Have you ever found yourself with the proverbial “foot in your mouth” because of something you said? We all do that sometimes, and often in situations where we then feel foolish or embarrassed. Here are some great ways to filter your thoughts before they come out of your mouth… and to consider what you are going to say before you say it.
First, before you speak, ask yourself, "Is it true?" Meaning, is what you are going to say a truth….or is it a rumor, or gossip, or an untruth you would be spreading that doesn’t merit being said?
Secondly, ask yourself, "Is it kind?" Who will be hurt if you speak your thought out loud? Is it a kindness to speak it, or is it hurtful?
Last, ask yourself, "Is it necessary?" Do you really need to say it? What would happen if you didn’t? Would what you are planning to say create positive feelings and response or unintended negative consequences?
Using this simple routine of filters for considering what you are going to say, before you say it, will help ensure that you are a positive influence to those around you as often as possible. Using it might mean that you stop gossip rather than extend it, that you curb the impulse to share an exaggerated story, that you don’t hurt someone’s feelings, or that you protect something that should remain confidential. In asking yourself if what you are going to say is true, kind, and necessary, you will also be modeling effective speaking behaviors and encouraging others to do the same.

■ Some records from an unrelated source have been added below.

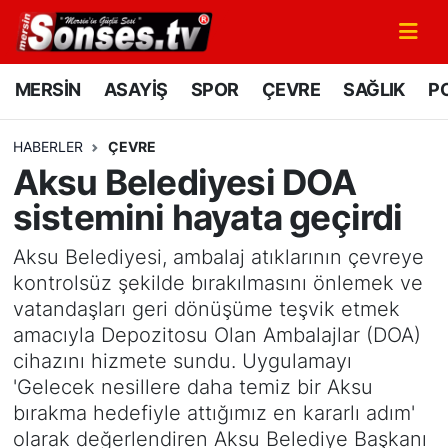
MERSİN
Mersin Nöbetçi Eczaneler
MERSİN
ASAYİŞ
SPOR
ÇEVRE
SAĞLIK
PO
ASAYİŞ
Mersin Hava Durumu
HABERLER
ÇEVRE
Aksu Belediyesi DOA
SPOR
Mersin Namaz Vakitleri
sistemini hayata geçirdi
GÜNÜN MANŞETİ
Mersin Trafik Yoğunluk Haritası
Aksu Belediyesi, ambalaj atıklarının çevreye
DÜNYA
Süper Lig Puan Durumu ve Fikstür
kontrolsüz şekilde bırakılmasını önlemek ve
vatandaşları geri dönüşüme teşvik etmek
KÜLTÜR - SANAT
Tüm Manşetler
amacıyla Depozitosu Olan Ambalajlar (DOA)
cihazını hizmete sundu. Uygulamayı
MAGAZİN
Son Dakika Haberleri
'Gelecek nesillere daha temiz bir Aksu
bırakma hedefiyle attığımız en kararlı adım'
SAĞLIK
Haber Arşivi
olarak değerlendiren Aksu Belediye Başkanı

I have a client who has struggled with her place within her company’s executive team. She thinks faster than most and, as a result, tends to talks first and is often the first to react or respond to an idea in a meeting. This has sometimes gotten her into trouble or left other’s on the team feeling uncomfortable or embarrassed for her. Together, we discussed a new technique that she has since successfully utilized when with the executive team or other groups of people: she simply takes a deep breath and counts to five before she speaks. That way, she can slow down her pace, she can consider what she is going to say, and she can apply these filters: is it true, is it kind, and is it necessary? When she does speak, then, her words serve her well…and she has become known as someone who is wise, thoughtful, and kind instead of someone who is too quick to speak and frequently abrupt and hurtful. Simple routine, right? But also very effective.
Want more proof regarding the benefits of taking a pause? Consider this from Carol Bartz, former CEO of Internet provider Yahoo: "I have a bad habit—you get half your question out and I think I know the whole answer, so I want to answer it. And so I actually had to be trained to take a breath. I really want to listen. I want to engage, but I have to shut up."
Have you considered how you can speak more effectively; possibly by applying these simple filters to what you are going to say? How might it make a difference in your interactions, how you are perceived, and how others react and respond to you?